In Ankara, Turkey, Republican Senator Lindsay Graham of South Carolina said the stalemate could be resolved soon, citing “behind the scenes” meetings he’s had with Democrats and Vice President Michael Pence.
“I believe there is a deal that can be reached fairly quickly,” Graham told Bloomberg Saturday after meetings with Turkish leaders. “I think this can be done in a couple of weeks, not a couple of months.”
Democrats have rallied around the position that only after the government opens would they be willing to talk about increased border security. Republicans said Democrats would have to offer more than the $1.3 billion in border funds they have already put on the table.
Pelosi said this week that her party is willing to talk about increased border security money but not to fulfil Trump’s campaign promise to build a 2,000 mile wall.
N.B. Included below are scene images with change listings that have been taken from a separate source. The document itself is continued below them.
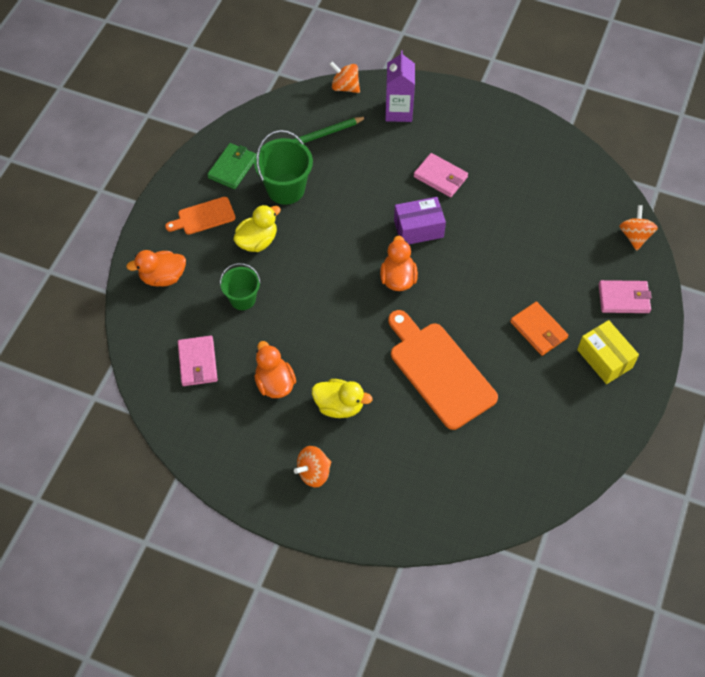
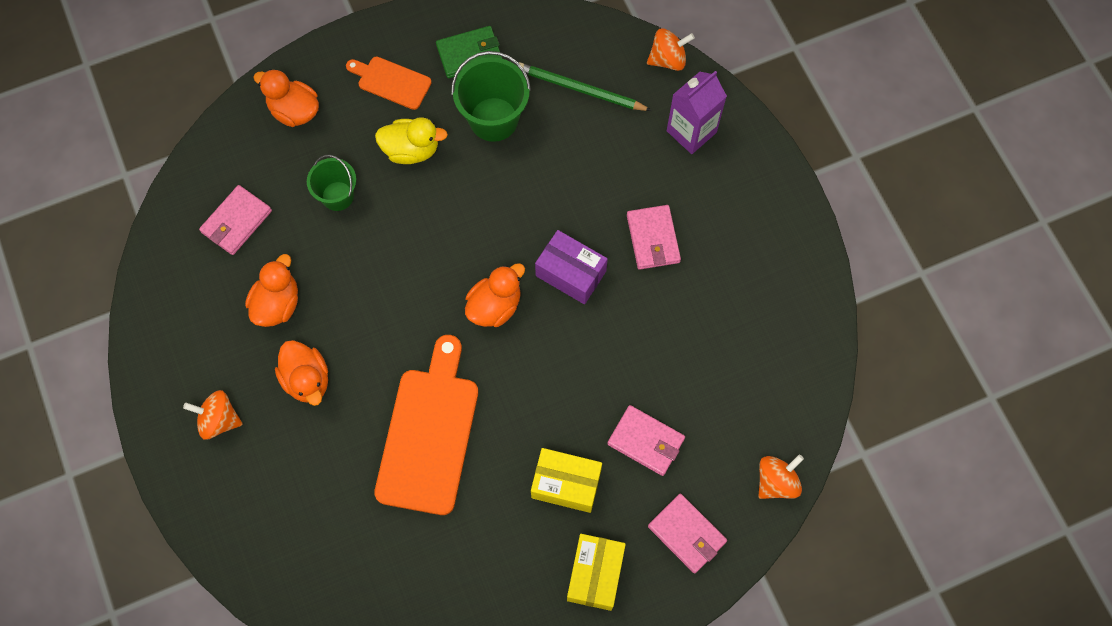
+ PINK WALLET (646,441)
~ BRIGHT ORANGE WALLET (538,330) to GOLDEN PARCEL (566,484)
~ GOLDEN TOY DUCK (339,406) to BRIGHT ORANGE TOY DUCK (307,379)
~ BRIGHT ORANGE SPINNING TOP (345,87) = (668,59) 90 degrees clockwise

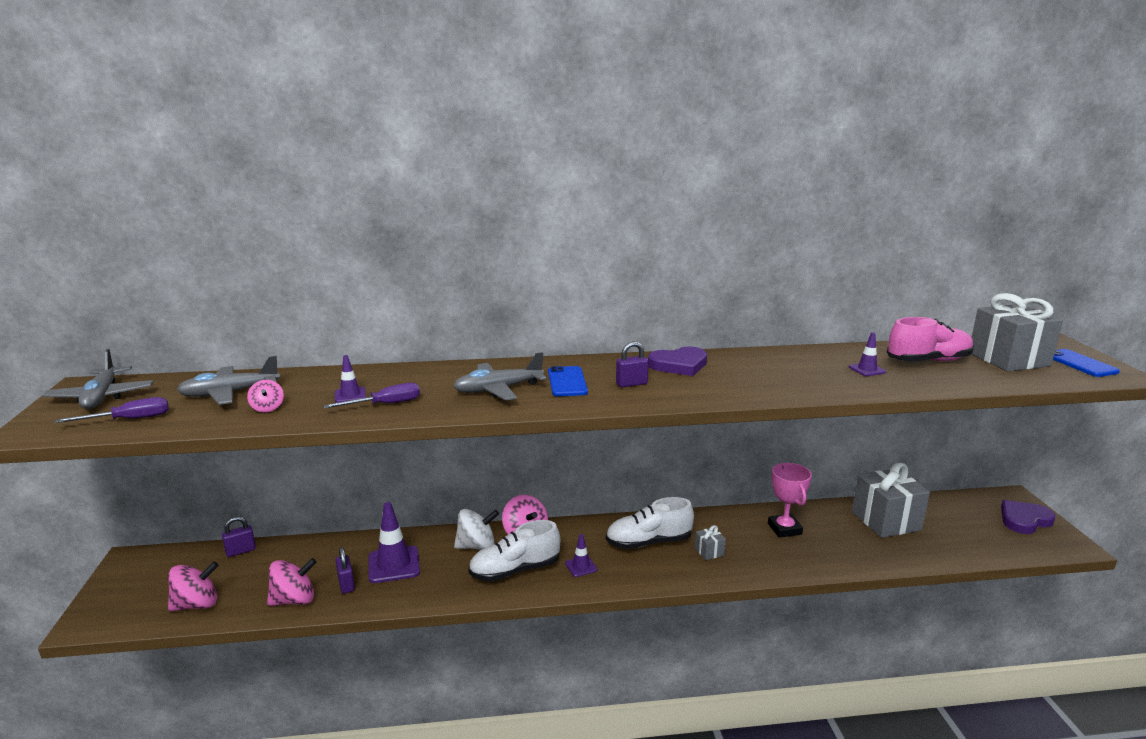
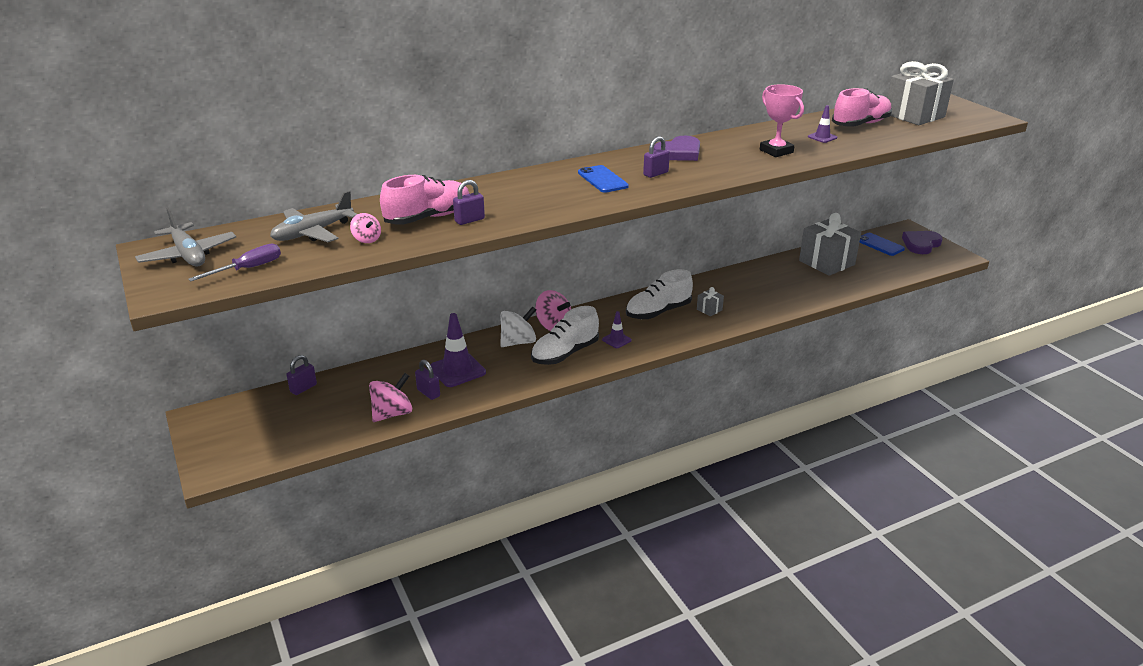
- PINK SPINNING TOP (196,604)
- ASH-GREY PLANE (498,389)
~ PINK AWARD CUP (784,529) to (776,151)
~ BLUE SMARTPHONE (1079,363) to (879,245)
~ PURPLE HAND SCREWDRIVER (385,404) to PURPLE SMALL LOCK (469,220)
~ PURPLE SAFETY CONE (350,395) to PINK LACE-UP SHOE (428,218)

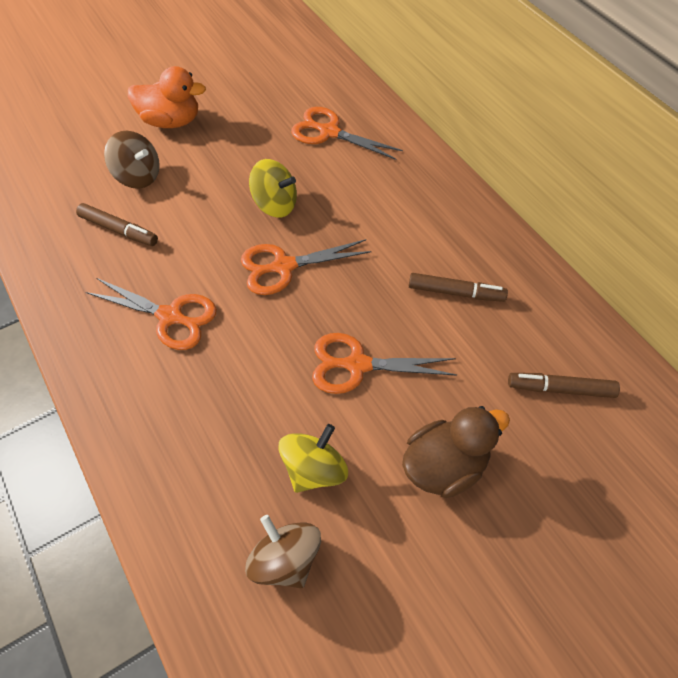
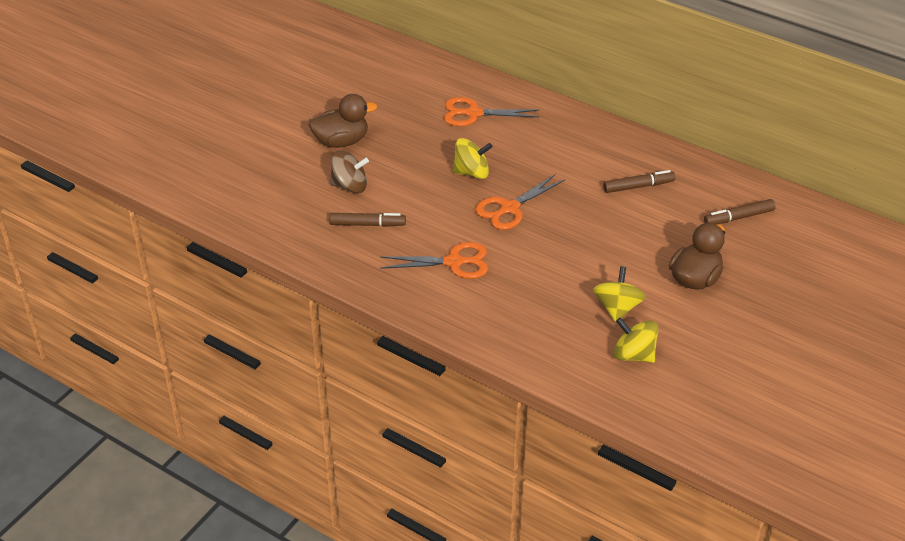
- BRIGHT ORANGE PAIR OF SCISSORS (357,365)
~ BRIGHT ORANGE TOY DUCK (171,121) to DARK BROWN TOY DUCK (341,141)
~ DARK BROWN SPINNING TOP (285,559) to GOLDEN SPINNING TOP (634,355)

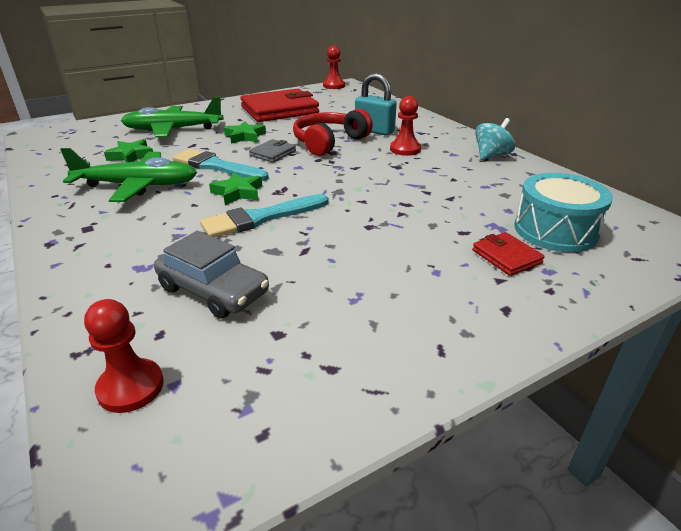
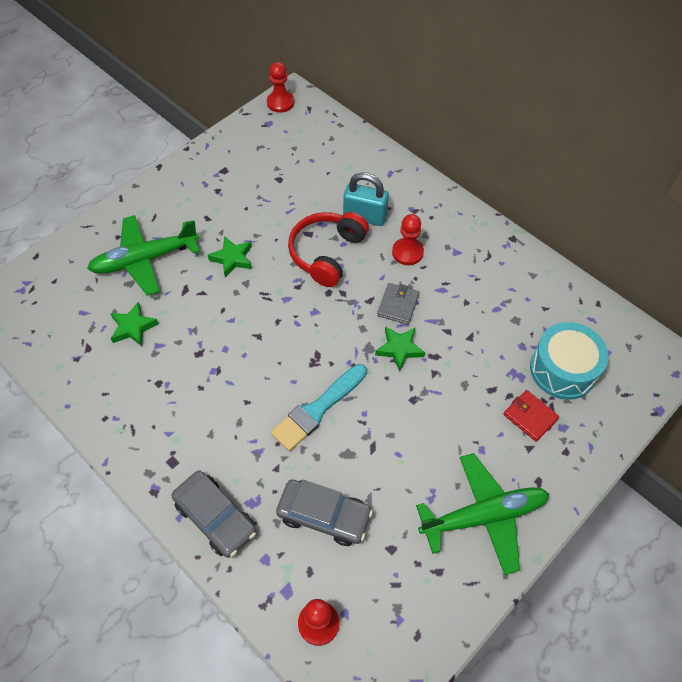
- AQUA PAINTBRUSH (216,166)
- SCARLET WALLET (279,110)
- AQUA SPINNING TOP (491,156)
+ ASH-GREY AUTOMOBILE (216,517)
~ GREEN PLANE (137,185) to (483,516)
~ GREEN STAR (238,193) to (399,349)
~ ASH-GREY WALLET (273,153) to (398,305)

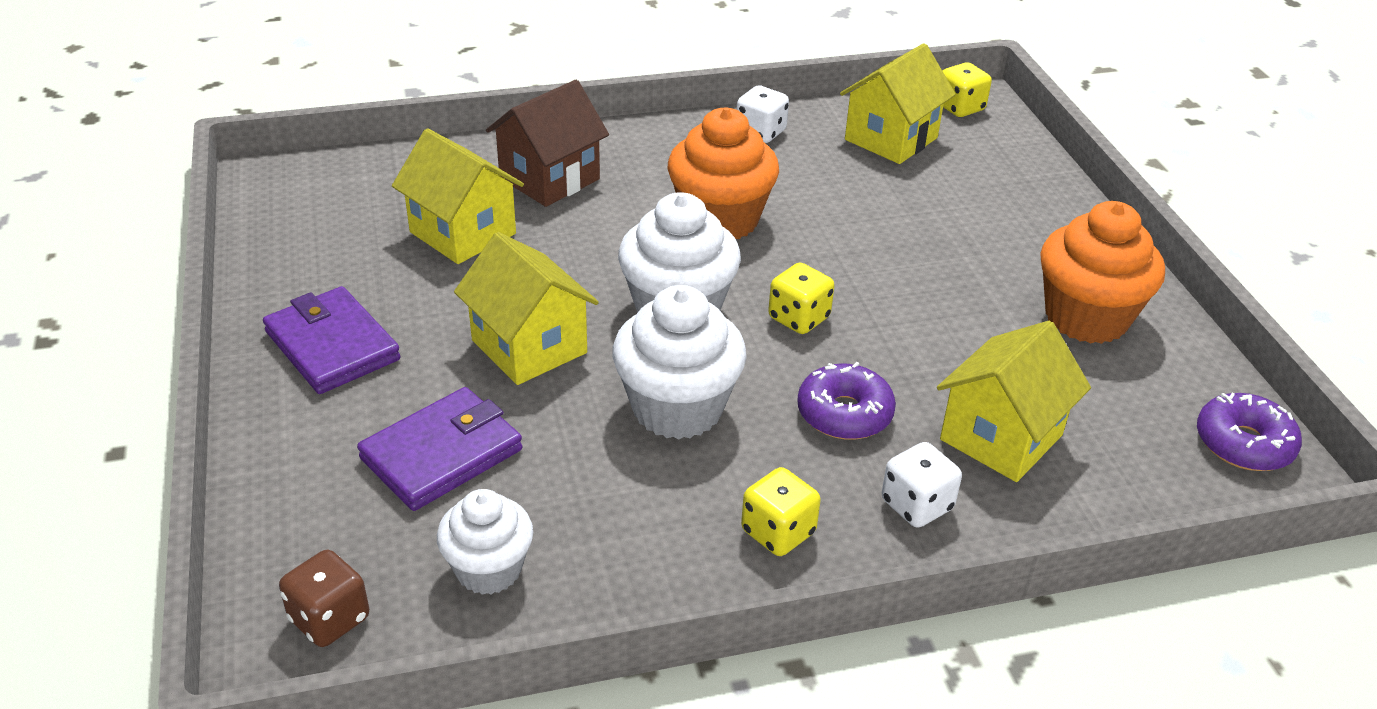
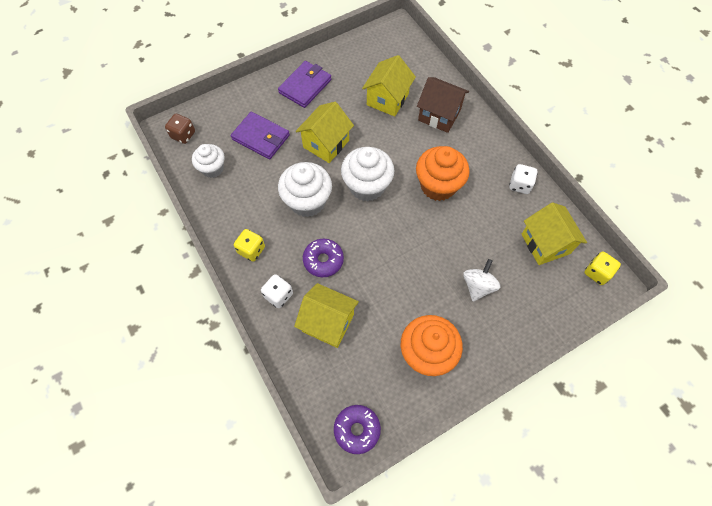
- GOLDEN GAME DIE (798,318)
+ PURE WHITE SPINNING TOP (478,286)
~ GOLDEN TOY HOUSE (891,139) = (545,243) 45 degrees clockwise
“In case I wasn’t clear, 90 % of the drugs coming into the country come through the ports of entry. Let’s use resources to expand the ports of entry,” she told reporters. “This has to be evidence-based, not notion-mongered.”
By coming up with their own proposal, Democrats can inoculate themselves against charges by Trump and his supporters that they’re in favour of open borders.
“We’ve got to say what we’re for, not just what we’re against,” former Vice President Joe Biden, a potential challenger to Trump in 2020, said in an interview in Washington.
Pelosi, House Appropriations Committee Chairwoman Nita Lowey of New York and Homeland Security subcommittee Chairwoman Lucille Roybal-Allard of California and their staffs are seeking to draft the plan by Tuesday.
“A lot of members are asking what is our plan here,” Roybal-Allard said. “We are looking at all the options.”
A Homeland Security spending bill could be voted on by Friday and perhaps become the basis of any Democratic offer in talks once the government opened, according to two Democratic aides.
The amount of funding for the border could approach the $5.7 billion Trump is seeking but none of it would be for a wall, according to one of the aides.
Roybal-Allard said that she would be looking at adding personnel, technology, and infrastructure at the border as well as securing ports of entry and funding more immigration judges to process backlogs of immigration cases.
Humanitarian aid for asylum-seekers and aid for Central American countries to encourage migrants to remain at home are also on the table, as is facilitating trade between the U.S. and Mexico.
A House vote on the bill could help lawmakers get out of the impasse by presenting an offer without violating the Democratic pledge not to give in to a White House that provoked the shutdown. Democrats say that could set a precedent that would encourage Trump to use the debt ceiling or future spending bills as leverage.
Separately, Democrats are adding border provisions to a package of six bills funding other parts of the government and set for a vote next week. Totaling about $1 billion, half the money would be used to strengthen security at ports of entry and half to fund more immigration judges.
Developing a House plan could ease the concern of moderate Democrats that the party is not doing enough to try to resolve the impasse. This week, members of the Problem Solvers Caucus, a bipartisan group of lawmakers, met with Trump in the White House but didn’t emerge with any potential solution.
“We were there to say there are enough of us who want to sit down and find an agreement,” Representative Josh Gottheimer, a New Jersey Democrat, said after the meeting.